Quoted passage:
CHINA TRANSINFO TECHNOLOGY CORP.
INDEPENDENT DIRECTOR’S CONTRACT

THIS AGREEMENT (this “Agreement”) is made as of the 1st day of May, 2008 (the “Effective Date”) and is by and between China TransInfo Technology Corp., a Nevada corporation (hereinafter referred to as the “Company”) and Jay Trien (hereinafter referred to as the “Director”).

BACKGROUND

The Board of Directors of the Company desires to appoint the Director to fill an existing vacancy and to have the Director perform the duties of an independent director and the Director desires to be so appointed for such position and to perform the duties required of such position in accordance with the terms and conditions of this Agreement.

AGREEMENT

In consideration for the above recited promises and the mutual promises contained herein, the adequacy and sufficiency of which are hereby acknowledged, the Company and the Director hereby agree as follows:

1. DUTIES. During the term, the Director shall provide those services required of an independent director under the Company’s constituent instruments, including its certificate or articles of incorporation, bylaws and its corporate governance and board committee charters, each as amended or modified from time to time, and by applicable law, including the Nevada General Corporation Law, and as may be determined and assigned by the Board of Directors of the Company. The Director agrees to competently and diligently perform the duties required of him as the Director of the Company and make himself available to the Company at mutually convenient times and places. Such duties shall include, but shall not be limited to, duties as a member of the Audit Committee and such other committees as the Director may hereafter be appointed to at the reasonable request of the Board of Directors. The Director will perform such duties described herein in accordance with the general fiduciary duty of directors arising under the Nevada General Corporation Law and Chapter 78 of the Nevada Revised Statutes.

2. TERM. The term of this Agreement shall commence as of the date of the Director’s appointment by the Board of Directors of the Company (in the event the Director is appointed to fill a vacancy) or the date of the Director’s election by the stockholders of the Company and shall continue until the Director’s removal or resignation.

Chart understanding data

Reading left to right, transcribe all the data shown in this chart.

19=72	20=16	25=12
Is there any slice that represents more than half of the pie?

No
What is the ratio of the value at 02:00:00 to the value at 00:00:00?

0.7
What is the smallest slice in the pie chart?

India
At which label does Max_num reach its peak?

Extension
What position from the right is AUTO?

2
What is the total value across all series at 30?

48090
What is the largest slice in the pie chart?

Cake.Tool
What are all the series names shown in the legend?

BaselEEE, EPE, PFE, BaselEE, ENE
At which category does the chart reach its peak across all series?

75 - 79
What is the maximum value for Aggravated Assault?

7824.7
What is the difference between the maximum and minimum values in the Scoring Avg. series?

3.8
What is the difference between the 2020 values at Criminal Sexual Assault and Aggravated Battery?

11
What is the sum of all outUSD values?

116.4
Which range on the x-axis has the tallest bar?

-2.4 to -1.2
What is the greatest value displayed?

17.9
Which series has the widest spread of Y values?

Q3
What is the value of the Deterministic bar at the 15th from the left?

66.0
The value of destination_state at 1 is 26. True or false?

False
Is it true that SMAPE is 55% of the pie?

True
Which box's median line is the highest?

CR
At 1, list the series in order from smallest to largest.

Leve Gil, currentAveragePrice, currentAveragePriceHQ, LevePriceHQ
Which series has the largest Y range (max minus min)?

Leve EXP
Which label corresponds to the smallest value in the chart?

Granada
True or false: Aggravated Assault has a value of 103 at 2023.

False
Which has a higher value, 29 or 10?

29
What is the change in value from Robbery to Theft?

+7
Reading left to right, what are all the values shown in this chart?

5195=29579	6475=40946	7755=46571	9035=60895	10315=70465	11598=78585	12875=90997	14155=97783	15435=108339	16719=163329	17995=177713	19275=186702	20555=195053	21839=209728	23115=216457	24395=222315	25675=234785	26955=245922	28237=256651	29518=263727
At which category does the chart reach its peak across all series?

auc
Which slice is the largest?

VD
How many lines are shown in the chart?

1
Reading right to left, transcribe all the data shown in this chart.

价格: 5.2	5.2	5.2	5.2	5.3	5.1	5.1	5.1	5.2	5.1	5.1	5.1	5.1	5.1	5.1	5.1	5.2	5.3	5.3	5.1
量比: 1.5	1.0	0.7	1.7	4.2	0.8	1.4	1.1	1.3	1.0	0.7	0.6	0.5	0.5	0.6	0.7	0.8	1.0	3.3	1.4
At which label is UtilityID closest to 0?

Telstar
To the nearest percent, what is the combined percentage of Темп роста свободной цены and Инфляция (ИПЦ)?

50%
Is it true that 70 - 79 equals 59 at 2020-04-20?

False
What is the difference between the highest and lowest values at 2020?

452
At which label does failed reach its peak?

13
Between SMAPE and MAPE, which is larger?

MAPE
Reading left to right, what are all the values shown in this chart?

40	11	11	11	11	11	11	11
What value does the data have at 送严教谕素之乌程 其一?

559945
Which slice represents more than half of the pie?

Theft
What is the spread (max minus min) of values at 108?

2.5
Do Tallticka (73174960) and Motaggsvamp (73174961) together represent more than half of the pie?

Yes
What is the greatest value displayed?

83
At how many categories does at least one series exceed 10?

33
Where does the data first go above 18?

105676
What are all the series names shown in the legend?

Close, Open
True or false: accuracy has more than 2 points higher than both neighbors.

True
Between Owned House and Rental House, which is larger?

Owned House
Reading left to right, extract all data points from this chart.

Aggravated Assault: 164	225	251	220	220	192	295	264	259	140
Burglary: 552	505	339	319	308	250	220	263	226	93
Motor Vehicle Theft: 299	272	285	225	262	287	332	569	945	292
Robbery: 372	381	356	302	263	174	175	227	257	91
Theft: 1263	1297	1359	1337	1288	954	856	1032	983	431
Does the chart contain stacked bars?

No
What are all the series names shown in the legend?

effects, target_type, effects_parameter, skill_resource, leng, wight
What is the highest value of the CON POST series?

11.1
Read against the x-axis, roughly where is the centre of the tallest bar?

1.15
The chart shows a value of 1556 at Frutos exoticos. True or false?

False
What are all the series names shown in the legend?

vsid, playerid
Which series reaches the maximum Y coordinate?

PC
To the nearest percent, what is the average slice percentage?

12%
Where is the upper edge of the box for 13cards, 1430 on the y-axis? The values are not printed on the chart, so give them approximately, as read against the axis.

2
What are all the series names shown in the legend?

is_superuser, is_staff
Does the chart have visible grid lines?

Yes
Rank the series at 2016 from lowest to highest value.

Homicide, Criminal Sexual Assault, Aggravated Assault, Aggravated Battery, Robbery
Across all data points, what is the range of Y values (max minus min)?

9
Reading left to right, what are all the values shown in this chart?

Problems to solve:
A - Under the director's contract, which committee is the Director expected to serve on as part of the required duties?
B - Extract the part of the director's contract starting with "THIS AGREEMENT (this" and going on through "of this Agreement.".
You can complete this work without the lines above.

Expected outputs:
A - The Audit Committee.

B -
THIS AGREEMENT (this “Agreement”) is made as of the 1st day of May, 2008 (the “Effective Date”) and is by and between China TransInfo Technology Corp., a Nevada corporation (hereinafter referred to as the “Company”) and Jay Trien (hereinafter referred to as the “Director”).

BACKGROUND

The Board of Directors of the Company desires to appoint the Director to fill an existing vacancy and to have the Director perform the duties of an independent director and the Director desires to be so appointed for such position and to perform the duties required of such position in accordance with the terms and conditions of this Agreement.